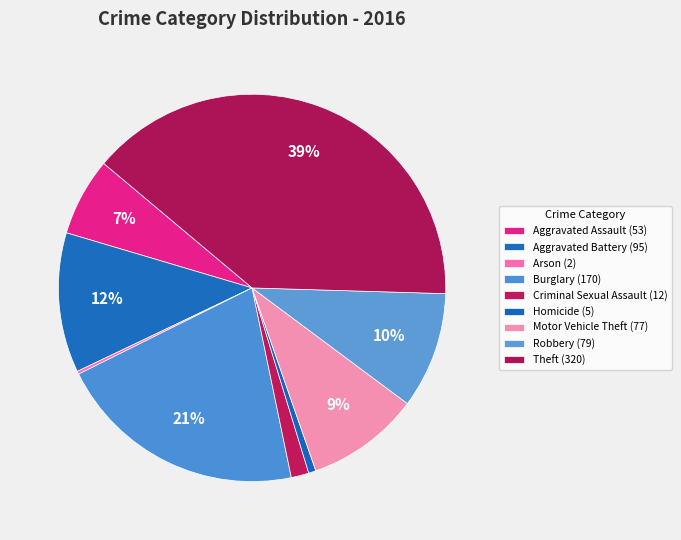

Rank the categories by value from lowest to highest.

Arson, Homicide, Criminal Sexual Assault, Aggravated Assault, Motor Vehicle Theft, Robbery, Aggravated Battery, Burglary, Theft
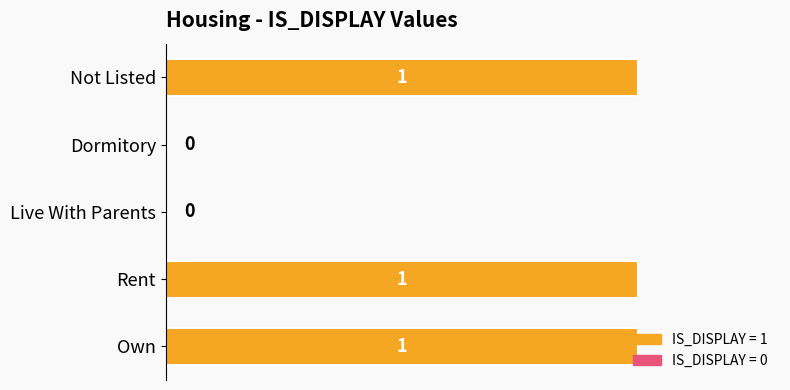

True or false: the data shows 1 at Not Listed.

True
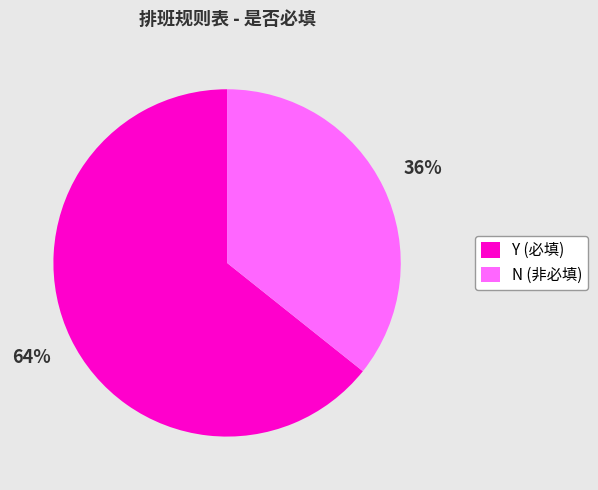

To the nearest percent, what is the average slice percentage?

50%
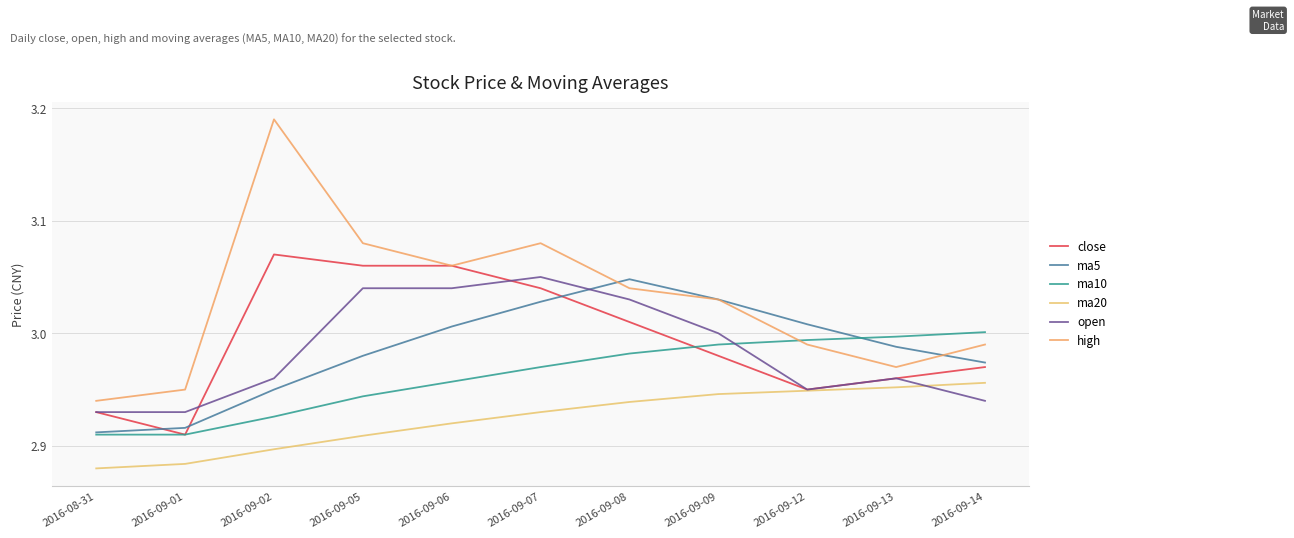

How many distinct data groups are displayed?

6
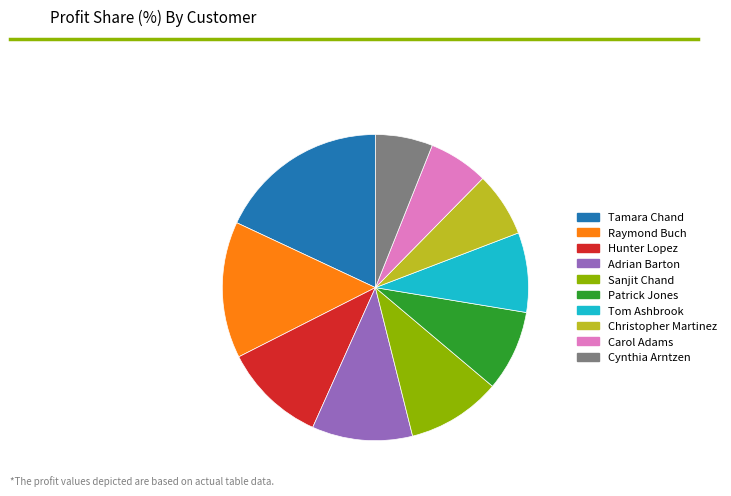

Does Sanjit Chand represent more than half of the total?

No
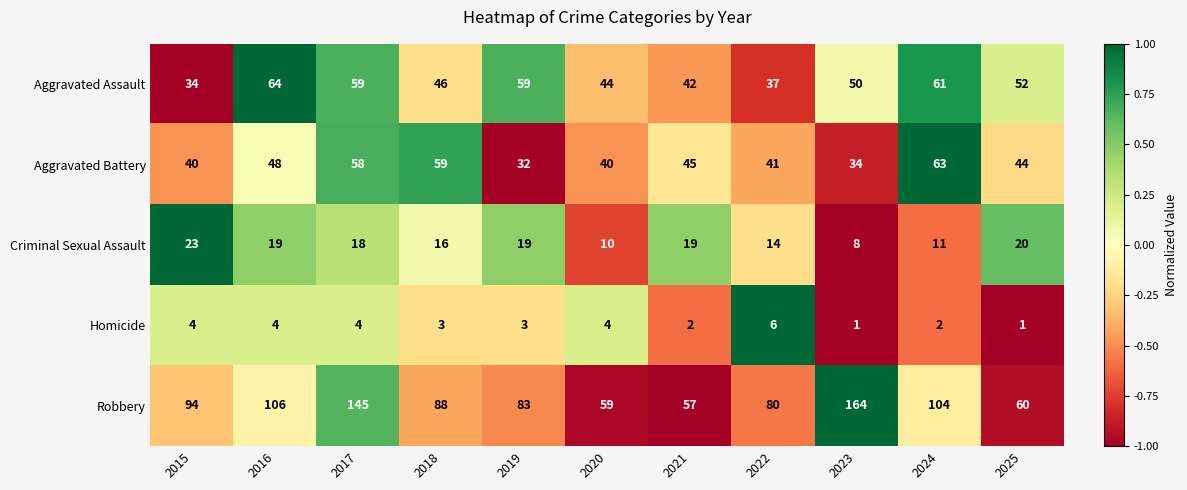

What is the total value across all series at 2016?

241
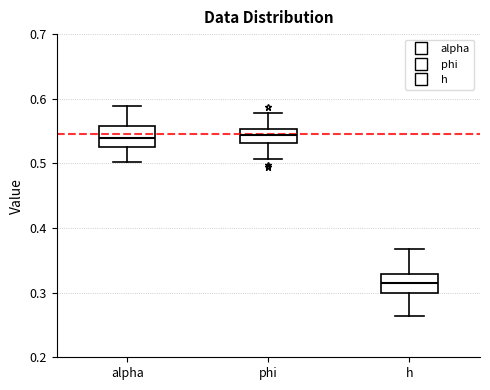

Reading left to right, transcribe this box plot: for each box, give where its median line is, the range the box spans, and where its two whiskers end, as read against the y-axis. The values are not printed on the chart, so give them approximately, as read against the axis.

alpha: median 0.54, box 0.53 to 0.56, whiskers 0.50 to 0.59
phi: median 0.54, box 0.53 to 0.55, whiskers 0.51 to 0.58
h: median 0.32, box 0.30 to 0.33, whiskers 0.26 to 0.37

### WORK ORDER
Could you print the whole listing above line for line, leaving out the pictures?

### WRITTEN RESPONSE
Rank the categories by value from lowest to highest.

Arson, Homicide, Criminal Sexual Assault, Aggravated Assault, Motor Vehicle Theft, Robbery, Aggravated Battery, Burglary, Theft

True or false: the data shows 1 at Not Listed.

True

To the nearest percent, what is the average slice percentage?

50%

How many distinct data groups are displayed?

6

Does Sanjit Chand represent more than half of the total?

No

What is the total value across all series at 2016?

241

Reading left to right, transcribe this box plot: for each box, give where its median line is, the range the box spans, and where its two whiskers end, as read against the y-axis. The values are not printed on the chart, so give them approximately, as read against the axis.

alpha: median 0.54, box 0.53 to 0.56, whiskers 0.50 to 0.59
phi: median 0.54, box 0.53 to 0.55, whiskers 0.51 to 0.58
h: median 0.32, box 0.30 to 0.33, whiskers 0.26 to 0.37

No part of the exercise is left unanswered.